Written exercise — Turn every line of the material below into a JSON list of strings, one string per line, and skip any blank lines.

## Start Records provided

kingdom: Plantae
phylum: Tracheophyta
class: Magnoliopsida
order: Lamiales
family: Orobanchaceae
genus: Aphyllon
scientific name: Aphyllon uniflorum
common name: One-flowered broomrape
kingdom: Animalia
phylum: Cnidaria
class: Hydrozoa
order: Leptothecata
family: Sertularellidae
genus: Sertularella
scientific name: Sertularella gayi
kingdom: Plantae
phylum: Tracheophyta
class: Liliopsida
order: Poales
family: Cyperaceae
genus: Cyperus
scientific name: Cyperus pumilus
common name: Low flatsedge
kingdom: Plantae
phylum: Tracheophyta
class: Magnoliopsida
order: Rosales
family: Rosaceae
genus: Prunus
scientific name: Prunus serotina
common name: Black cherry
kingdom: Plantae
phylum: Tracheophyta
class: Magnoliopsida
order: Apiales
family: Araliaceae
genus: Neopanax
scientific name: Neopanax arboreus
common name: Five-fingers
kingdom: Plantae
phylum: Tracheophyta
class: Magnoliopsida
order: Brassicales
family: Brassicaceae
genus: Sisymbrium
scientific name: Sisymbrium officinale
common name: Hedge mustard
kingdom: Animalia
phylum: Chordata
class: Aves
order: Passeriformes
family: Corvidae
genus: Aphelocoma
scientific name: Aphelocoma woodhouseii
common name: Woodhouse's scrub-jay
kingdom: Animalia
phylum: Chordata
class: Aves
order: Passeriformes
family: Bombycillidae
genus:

## End Records provided

The output —
[
  "kingdom: Plantae",
  "phylum: Tracheophyta",
  "class: Magnoliopsida",
  "order: Lamiales",
  "family: Orobanchaceae",
  "genus: Aphyllon",
  "scientific name: Aphyllon uniflorum",
  "common name: One-flowered broomrape",
  "kingdom: Animalia",
  "phylum: Cnidaria",
  "class: Hydrozoa",
  "order: Leptothecata",
  "family: Sertularellidae",
  "genus: Sertularella",
  "scientific name: Sertularella gayi",
  "kingdom: Plantae",
  "phylum: Tracheophyta",
  "class: Liliopsida",
  "order: Poales",
  "family: Cyperaceae",
  "genus: Cyperus",
  "scientific name: Cyperus pumilus",
  "common name: Low flatsedge",
  "kingdom: Plantae",
  "phylum: Tracheophyta",
  "class: Magnoliopsida",
  "order: Rosales",
  "family: Rosaceae",
  "genus: Prunus",
  "scientific name: Prunus serotina",
  "common name: Black cherry",
  "kingdom: Plantae",
  "phylum: Tracheophyta",
  "class: Magnoliopsida",
  "order: Apiales",
  "family: Araliaceae",
  "genus: Neopanax",
  "scientific name: Neopanax arboreus",
  "common name: Five-fingers",
  "kingdom: Plantae",
  "phylum: Tracheophyta",
  "class: Magnoliopsida",
  "order: Brassicales",
  "family: Brassicaceae",
  "genus: Sisymbrium",
  "scientific name: Sisymbrium officinale",
  "common name: Hedge mustard",
  "kingdom: Animalia",
  "phylum: Chordata",
  "class: Aves",
  "order: Passeriformes",
  "family: Corvidae",
  "genus: Aphelocoma",
  "scientific name: Aphelocoma woodhouseii",
  "common name: Woodhouse's scrub-jay",
  "kingdom: Animalia",
  "phylum: Chordata",
  "class: Aves",
  "order: Passeriformes",
  "family: Bombycillidae",
  "genus:"
]